Print out every record below, exactly as written.

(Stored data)
┄┄┄┄┄┄┄┄┄┄┄┄┄┄┄┄┄┄┄┄
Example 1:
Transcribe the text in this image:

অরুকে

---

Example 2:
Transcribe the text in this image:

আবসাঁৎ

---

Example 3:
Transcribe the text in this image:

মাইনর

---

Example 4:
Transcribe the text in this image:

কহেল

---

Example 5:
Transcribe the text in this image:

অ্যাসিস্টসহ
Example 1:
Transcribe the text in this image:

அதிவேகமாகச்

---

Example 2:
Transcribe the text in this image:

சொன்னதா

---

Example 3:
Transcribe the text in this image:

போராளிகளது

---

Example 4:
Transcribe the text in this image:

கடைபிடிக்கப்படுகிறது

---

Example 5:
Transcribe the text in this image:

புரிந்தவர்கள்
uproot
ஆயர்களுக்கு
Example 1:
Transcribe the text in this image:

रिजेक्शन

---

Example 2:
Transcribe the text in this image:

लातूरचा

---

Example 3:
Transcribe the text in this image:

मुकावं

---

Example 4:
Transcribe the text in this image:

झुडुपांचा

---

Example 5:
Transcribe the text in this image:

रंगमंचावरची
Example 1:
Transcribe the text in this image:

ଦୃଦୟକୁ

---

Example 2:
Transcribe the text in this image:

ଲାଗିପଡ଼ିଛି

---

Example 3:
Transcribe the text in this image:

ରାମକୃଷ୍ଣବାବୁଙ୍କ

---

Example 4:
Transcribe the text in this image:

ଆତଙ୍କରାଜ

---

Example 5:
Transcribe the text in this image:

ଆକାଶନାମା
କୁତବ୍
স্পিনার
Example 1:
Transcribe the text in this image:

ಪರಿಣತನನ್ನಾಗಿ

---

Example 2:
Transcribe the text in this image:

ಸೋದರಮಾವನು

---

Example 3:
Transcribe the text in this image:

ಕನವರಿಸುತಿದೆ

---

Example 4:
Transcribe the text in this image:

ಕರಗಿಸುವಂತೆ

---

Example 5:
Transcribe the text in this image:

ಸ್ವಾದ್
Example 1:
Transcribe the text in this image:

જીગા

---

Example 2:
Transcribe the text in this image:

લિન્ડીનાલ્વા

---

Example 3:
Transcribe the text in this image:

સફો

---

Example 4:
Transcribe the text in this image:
┄┄┄┄┄┄┄┄┄┄┄┄┄┄┄┄┄┄┄┄
**RESULT BELOW:**
Example 1:
Transcribe the text in this image:

অরুকে

---

Example 2:
Transcribe the text in this image:

আবসাঁৎ

---

Example 3:
Transcribe the text in this image:

মাইনর

---

Example 4:
Transcribe the text in this image:

কহেল

---

Example 5:
Transcribe the text in this image:

অ্যাসিস্টসহ
Example 1:
Transcribe the text in this image:

அதிவேகமாகச்

---

Example 2:
Transcribe the text in this image:

சொன்னதா

---

Example 3:
Transcribe the text in this image:

போராளிகளது

---

Example 4:
Transcribe the text in this image:

கடைபிடிக்கப்படுகிறது

---

Example 5:
Transcribe the text in this image:

புரிந்தவர்கள்
uproot
ஆயர்களுக்கு
Example 1:
Transcribe the text in this image:

रिजेक्शन

---

Example 2:
Transcribe the text in this image:

लातूरचा

---

Example 3:
Transcribe the text in this image:

मुकावं

---

Example 4:
Transcribe the text in this image:

झुडुपांचा

---

Example 5:
Transcribe the text in this image:

रंगमंचावरची
Example 1:
Transcribe the text in this image:

ଦୃଦୟକୁ

---

Example 2:
Transcribe the text in this image:

ଲାଗିପଡ଼ିଛି

---

Example 3:
Transcribe the text in this image:

ରାମକୃଷ୍ଣବାବୁଙ୍କ

---

Example 4:
Transcribe the text in this image:

ଆତଙ୍କରାଜ

---

Example 5:
Transcribe the text in this image:

ଆକାଶନାମା
କୁତବ୍
স্পিনার
Example 1:
Transcribe the text in this image:

ಪರಿಣತನನ್ನಾಗಿ

---

Example 2:
Transcribe the text in this image:

ಸೋದರಮಾವನು

---

Example 3:
Transcribe the text in this image:

ಕನವರಿಸುತಿದೆ

---

Example 4:
Transcribe the text in this image:

ಕರಗಿಸುವಂತೆ

---

Example 5:
Transcribe the text in this image:

ಸ್ವಾದ್
Example 1:
Transcribe the text in this image:

જીગા

---

Example 2:
Transcribe the text in this image:

લિન્ડીનાલ્વા

---

Example 3:
Transcribe the text in this image:

સફો

---

Example 4:
Transcribe the text in this image:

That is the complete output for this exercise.